C’è però dell’altro. A ben vedere, vi sono alcune ragioni più profonde (e mai esplicitate) che spiegano la scelta del governo di abolire il Cnel. È verosimile che così facendo i promotori della riforma si siano voluti sbarazzare di un fastidioso residuo del Novecento, il «secolo del lavoro» come lo ha definito Aris Accornero. Il Cnel, infatti, venne pensato dai padri costituenti all’interno di una repubblica fondata sul lavoro, ovvero una democrazia che conferisse effettivi poteri decisionali alla classe lavoratrice organizzata, dando massima rappresentanza agli individui non soltanto in quanto astratti cittadini, ma anche come produttori, in vista dell’obiettivo dell’uguaglianza sostanziale.
Come modello di riferimento i costituenti avevano innanzi tutto il Consiglio economico del Reich (un organo previsto dalla Costituzione di Weimar del 1919), da cui il Cnel riprese l’idea della rappresentanza dei lavoratori e degli imprenditori all’interno della dimensione statuale, in un’ottica di corporativismo democratico. Ma il vero antenato del Cnel, nel nostro paese, era stato il Consiglio superiore del lavoro, nato nel 1902 durante il governo Zanardelli e soppresso dal fascismo nel 1923. La legge istitutiva del Consiglio superiore del lavoro (oltre che dell’Ufficio del lavoro, organo di indagine statistica) era espressione di una svolta a sinistra nel quadro politico di allora.
La nascita del nuovo organo segnò l’affermazione, all’interno della classe dirigente liberale, della consapevolezza che lo Stato dovesse farsi carico della tutela della classe lavoratrice, basandosi sugli elementi di conoscenza forniti dall’indagine statistica e tenendo conto al contempo del punto di vista delle parti sociali.
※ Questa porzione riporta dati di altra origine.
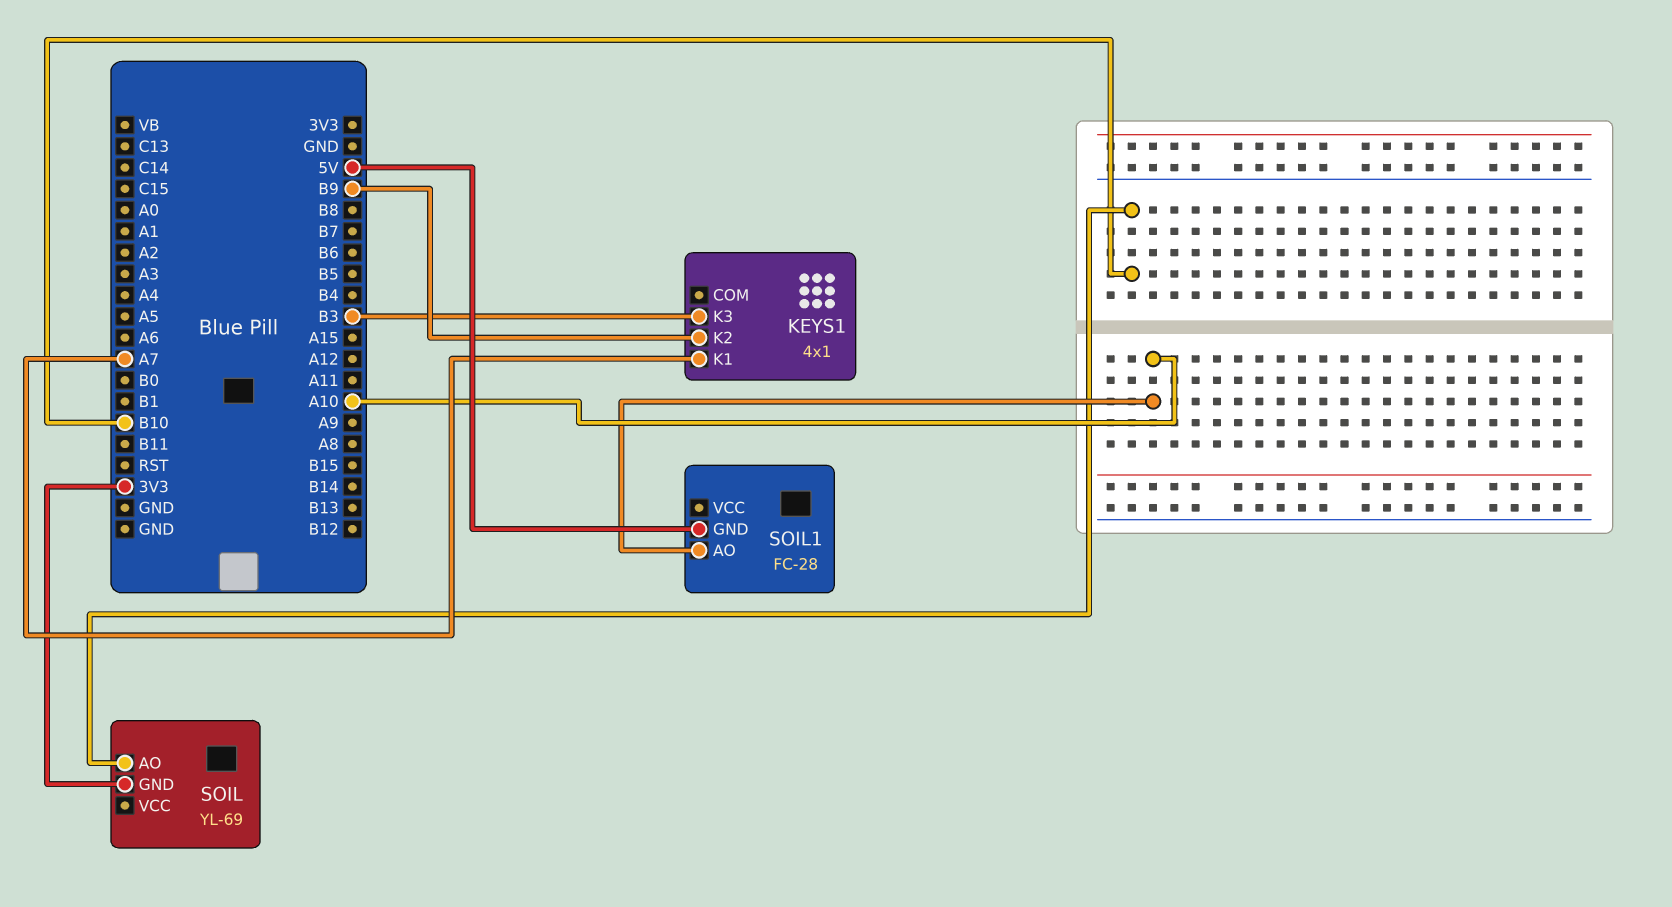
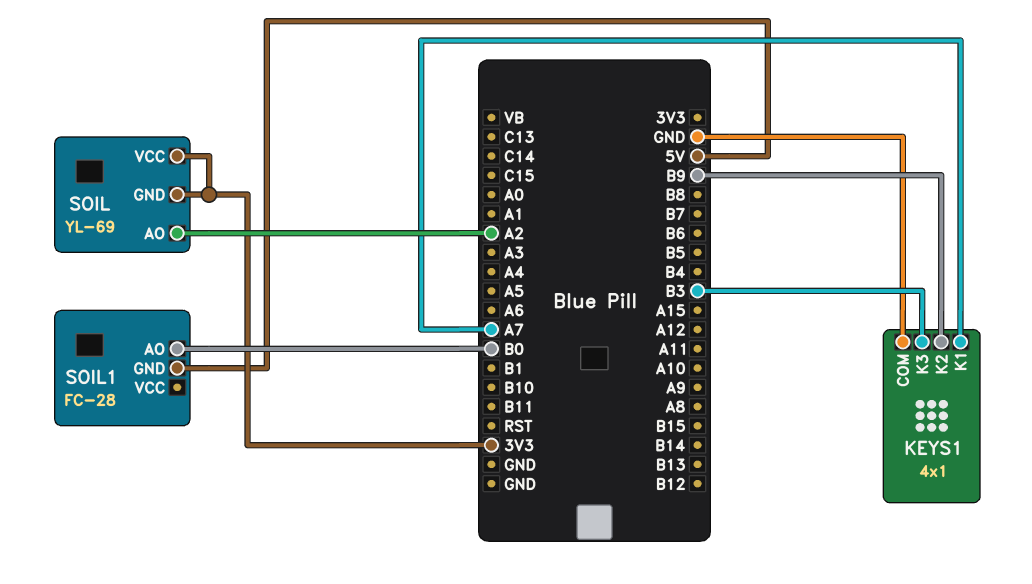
KEYS1 pin COM: none -> GND
SOIL pin AO: B10 -> A2
SOIL pin VCC: none -> 3V3
SOIL1 pin AO: A10 -> B0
Il Consiglio superiore del lavoro, come successivamente il Cnel, era infatti un organo consultivo in cui era garantita la rappresentanza delle organizzazioni operaie e del mondo imprenditoriale. Tale istituzione si configurava così come un «parlamentino del lavoro», secondo l’espressione usata dal socialista Filippo Turati. Il Consiglio superiore del lavoro era chiamato a esprimersi su tutti i problemi legati alle condizioni dei lavoratori e ai rapporti fra questi ultimi e i datori di lavoro, potendosi avvalere dell’apporto conoscitivo fornito dall’Ufficio del lavoro.
Se il Cnel, nonostante i suoi innegabili limiti, è stato figlio del riformismo del Novecento (in una fase storica in cui il concetto di riforma aveva un significato di segno progressivo, oggi del tutto smarrito se non rovesciato), non stupisce più di tanto che il governo in carica abbia deciso di sbarazzarsene, usando lo specchietto per le allodole della riduzione dei costi della politica.
È innegabile che i limiti della riforma costituzionale vadano ben al di là della questione del Cnel. Ma è bene ricordarsi che il 4 dicembre, votando No, abbiamo l’ultima possibilità di bloccare una riforma che, nell’abolire il Cnel, tradisce l’intento più generale di rinnegare il fondamento egualitario e lavoristico della nostra repubblica.